NFL: Tom Brady Heads List of Top Late-Round Draft Picks
Hey, the draft matters and there are always great late-round picks that go on to have a Hall-of-Fame career.
So, in the spirit of competition here is the list of players taken after rounds one through four.
Tom Brady, 2000 – Patriots
Brady was drafted in the sixth round and 199th overall out of Michigan. It's hard to argue that he isn't the top late round pick of all time.
He's won three Super Bowls, one MVP award, two Super \Bowl MVPs, and the AP Male Athlete of the Year.
Brady took over the reins in his second season when then-starting QB Drew Bledsoe went down for the season with internal bleeding. The Pats won 11 of the 14 games in which Brady started and of course we all know what happened after that.
Terrell Davis, 1995 – Broncos
Davis was drafted in the sixth round (196th overall) out of Georgia and never really impressed scouts with his injuries in college and didn't post great workout numbers.
While his career was cut short due to injuries, Davis made the most of his time in the sun. He helped the Broncos win two Super Bowls, won a Super Bowl MVP award in Super Bowl XXXII by scoring three touchdowns in the big game. He also rushed for over 1,100 yards in his first four seasons, including over 2,000 yards and 21 touchdowns in 1998.
Shannon Sharpe, 1990 – Broncos
Sharpe was drafted in the seventh round (192nd overall) out of Savannah State as a wide receiver. He didn't impress anyone his first season and then coach Dan Reeves convinced him to be a tight end.
That would launch his career as one the best ever at his position. Known mostly for his trash talking, Sharpe would win three Super Bowls; two with the Denver Broncos and one with the Baltimore Ravens. In 14 seasons, he amassed over 10,000 receiving yards.
Keenan McCardell, 1991 – Redskins
McCardell was drafted in the 12th round (326th overall) out of UNLV by the Washington Redskins and won a Super Bowl with them in his first year, even though he was on injured reserve.
McCardell has nearly 900 receptions, more than 11,000 receiving yards and was taken after 44 other receivers in the 1991 draft.
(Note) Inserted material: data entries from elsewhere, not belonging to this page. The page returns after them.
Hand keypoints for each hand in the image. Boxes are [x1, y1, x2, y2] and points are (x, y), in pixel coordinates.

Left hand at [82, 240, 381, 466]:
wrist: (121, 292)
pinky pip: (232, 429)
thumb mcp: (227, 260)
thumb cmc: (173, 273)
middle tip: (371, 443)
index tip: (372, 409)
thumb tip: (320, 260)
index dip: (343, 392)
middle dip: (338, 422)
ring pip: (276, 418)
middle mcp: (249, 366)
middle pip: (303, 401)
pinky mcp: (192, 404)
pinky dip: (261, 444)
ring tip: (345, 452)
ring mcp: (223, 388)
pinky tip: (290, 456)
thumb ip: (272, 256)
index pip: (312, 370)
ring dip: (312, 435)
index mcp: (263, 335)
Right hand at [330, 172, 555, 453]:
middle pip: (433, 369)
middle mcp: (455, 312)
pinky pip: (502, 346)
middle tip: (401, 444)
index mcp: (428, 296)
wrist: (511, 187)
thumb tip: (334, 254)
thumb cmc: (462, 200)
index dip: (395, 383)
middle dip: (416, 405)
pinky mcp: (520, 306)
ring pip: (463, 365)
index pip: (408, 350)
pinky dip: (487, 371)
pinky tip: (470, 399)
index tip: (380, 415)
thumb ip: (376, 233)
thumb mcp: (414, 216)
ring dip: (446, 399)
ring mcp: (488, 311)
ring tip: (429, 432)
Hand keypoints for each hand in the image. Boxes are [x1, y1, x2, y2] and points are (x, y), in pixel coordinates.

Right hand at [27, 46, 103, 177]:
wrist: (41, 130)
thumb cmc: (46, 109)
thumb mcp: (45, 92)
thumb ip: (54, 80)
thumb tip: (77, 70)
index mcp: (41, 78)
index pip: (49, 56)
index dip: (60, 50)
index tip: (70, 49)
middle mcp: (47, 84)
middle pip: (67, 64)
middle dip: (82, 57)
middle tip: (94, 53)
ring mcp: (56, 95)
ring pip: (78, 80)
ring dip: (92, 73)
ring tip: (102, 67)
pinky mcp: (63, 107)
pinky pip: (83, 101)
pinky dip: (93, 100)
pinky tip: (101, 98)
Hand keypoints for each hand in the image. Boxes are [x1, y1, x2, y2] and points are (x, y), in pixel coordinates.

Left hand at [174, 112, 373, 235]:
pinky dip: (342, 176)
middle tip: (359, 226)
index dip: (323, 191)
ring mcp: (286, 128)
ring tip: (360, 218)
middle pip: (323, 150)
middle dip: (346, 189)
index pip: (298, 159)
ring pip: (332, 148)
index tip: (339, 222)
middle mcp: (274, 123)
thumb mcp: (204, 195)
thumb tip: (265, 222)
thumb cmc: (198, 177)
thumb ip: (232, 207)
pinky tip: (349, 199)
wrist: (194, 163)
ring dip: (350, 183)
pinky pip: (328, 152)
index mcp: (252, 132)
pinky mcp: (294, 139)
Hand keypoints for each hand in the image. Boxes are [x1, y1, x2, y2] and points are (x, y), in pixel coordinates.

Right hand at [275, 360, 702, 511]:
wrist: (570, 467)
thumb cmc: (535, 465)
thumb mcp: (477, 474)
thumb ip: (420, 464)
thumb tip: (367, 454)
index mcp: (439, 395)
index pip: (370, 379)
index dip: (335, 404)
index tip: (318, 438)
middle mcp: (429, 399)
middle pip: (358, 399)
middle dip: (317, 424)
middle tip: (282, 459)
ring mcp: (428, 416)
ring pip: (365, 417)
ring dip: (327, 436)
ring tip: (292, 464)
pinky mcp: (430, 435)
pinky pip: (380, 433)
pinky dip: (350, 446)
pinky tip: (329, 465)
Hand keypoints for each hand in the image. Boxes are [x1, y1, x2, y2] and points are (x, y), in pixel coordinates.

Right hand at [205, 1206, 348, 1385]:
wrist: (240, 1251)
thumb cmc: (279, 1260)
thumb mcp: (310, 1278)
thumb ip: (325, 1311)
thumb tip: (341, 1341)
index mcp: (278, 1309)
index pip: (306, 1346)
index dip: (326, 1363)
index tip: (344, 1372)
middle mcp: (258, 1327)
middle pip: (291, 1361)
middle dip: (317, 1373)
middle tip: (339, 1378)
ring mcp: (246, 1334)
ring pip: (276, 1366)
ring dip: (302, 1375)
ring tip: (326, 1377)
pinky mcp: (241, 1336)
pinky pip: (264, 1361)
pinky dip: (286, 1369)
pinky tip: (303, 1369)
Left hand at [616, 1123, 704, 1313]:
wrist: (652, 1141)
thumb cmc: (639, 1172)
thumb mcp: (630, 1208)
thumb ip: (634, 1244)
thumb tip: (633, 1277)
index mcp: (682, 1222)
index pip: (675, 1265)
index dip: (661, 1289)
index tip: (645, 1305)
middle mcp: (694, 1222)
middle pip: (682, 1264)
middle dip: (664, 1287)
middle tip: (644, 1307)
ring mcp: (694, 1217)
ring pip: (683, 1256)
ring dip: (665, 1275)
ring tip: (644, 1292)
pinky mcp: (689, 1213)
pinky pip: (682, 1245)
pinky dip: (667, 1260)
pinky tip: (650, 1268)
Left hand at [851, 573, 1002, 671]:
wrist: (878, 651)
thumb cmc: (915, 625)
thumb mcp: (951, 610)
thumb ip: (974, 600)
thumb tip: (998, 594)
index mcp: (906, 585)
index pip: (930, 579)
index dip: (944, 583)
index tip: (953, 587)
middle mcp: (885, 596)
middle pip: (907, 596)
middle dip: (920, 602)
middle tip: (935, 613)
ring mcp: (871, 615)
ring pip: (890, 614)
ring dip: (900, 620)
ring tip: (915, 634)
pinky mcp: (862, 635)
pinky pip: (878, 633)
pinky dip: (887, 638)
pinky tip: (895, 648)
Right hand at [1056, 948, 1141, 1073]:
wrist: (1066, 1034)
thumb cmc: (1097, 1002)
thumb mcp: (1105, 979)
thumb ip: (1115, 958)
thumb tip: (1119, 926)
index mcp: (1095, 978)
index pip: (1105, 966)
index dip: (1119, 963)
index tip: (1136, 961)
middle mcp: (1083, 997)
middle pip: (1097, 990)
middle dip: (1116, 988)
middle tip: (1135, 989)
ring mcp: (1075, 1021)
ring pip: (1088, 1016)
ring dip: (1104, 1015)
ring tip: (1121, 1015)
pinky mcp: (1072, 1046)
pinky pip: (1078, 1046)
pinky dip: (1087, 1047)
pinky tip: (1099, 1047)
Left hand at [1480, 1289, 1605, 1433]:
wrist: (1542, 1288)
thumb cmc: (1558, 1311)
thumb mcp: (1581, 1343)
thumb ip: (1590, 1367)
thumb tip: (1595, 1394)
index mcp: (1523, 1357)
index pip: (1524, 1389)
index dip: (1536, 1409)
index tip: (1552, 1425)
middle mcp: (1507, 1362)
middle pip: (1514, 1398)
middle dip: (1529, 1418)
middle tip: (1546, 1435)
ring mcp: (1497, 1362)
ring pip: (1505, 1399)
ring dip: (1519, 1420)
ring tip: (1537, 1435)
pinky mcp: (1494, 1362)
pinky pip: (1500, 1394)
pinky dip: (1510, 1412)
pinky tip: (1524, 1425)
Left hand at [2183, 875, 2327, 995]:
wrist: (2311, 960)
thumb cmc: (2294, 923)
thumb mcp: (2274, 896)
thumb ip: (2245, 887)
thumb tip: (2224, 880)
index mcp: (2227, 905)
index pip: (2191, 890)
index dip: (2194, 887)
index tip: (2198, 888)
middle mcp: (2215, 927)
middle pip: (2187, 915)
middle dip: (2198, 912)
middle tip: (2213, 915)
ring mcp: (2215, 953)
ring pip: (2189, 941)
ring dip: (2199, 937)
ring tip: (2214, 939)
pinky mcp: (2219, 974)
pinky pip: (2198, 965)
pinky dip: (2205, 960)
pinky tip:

He won two Super Bowls (the other with Tampa Bay in 2002), is the only player to make the playoffs with five different teams, and is the only receiver from the '91 draft still playing.
Richard Dent, 1983 – Bears
Dent was drafted in the eighth round (203rd overall) out of Tennessee State. Between 1984 and 1985, Dent recorded 34.5 sacks and was a key piece in the dominant Chicago Bear defenses of the '80s.
He would win two Super Bowl rings, a Super Bowl MVP award, and retired with 137.5 career sacks, which, at the time, ranked him third.
Zach Thomas, 1996 – Dolphins
Thomas was drafted in the fifth round (154th overall) out of Texas Tech. Thomas played his first 12 seasons for the Dolphins and was chosen by coach Jimmy Johnson.
Even though Thomas failed every test given to him by scouts, Johnson thought he had the physical skills to be successful. Thomas has recorded over 1,800 tackles, made seven Pro Bowls and has more tackles than any current linebacker in the Hall of Fame. He recently signed a one-year deal with the Dallas Cowboys.
Roger Staubach, 1964 – Cowboys
Staubach was drafted in the 10th round (129th overall) out of the Navy, but because of his naval duty, he didn't join the Cowboys until 1969.
Once he got the starting job, he took the Cowboys to four Super Bowls and won two of them. Staubach made six Pro Bowls in 11 seasons and led the league four different times with the highest passer rating. He was inducted into the Hall of Fame in 1985 and in 1999, was named as the 29th-best NFL player by the Sporting News.
There are other names that deserve mention on this list including Dwight Clark (249th overall), Mark Clayton (223rd overall), Dexter Manley (119th overall), Earnest Byner (280th overall), Jay Novacek (168th overall), and Mike Webster (125th overall).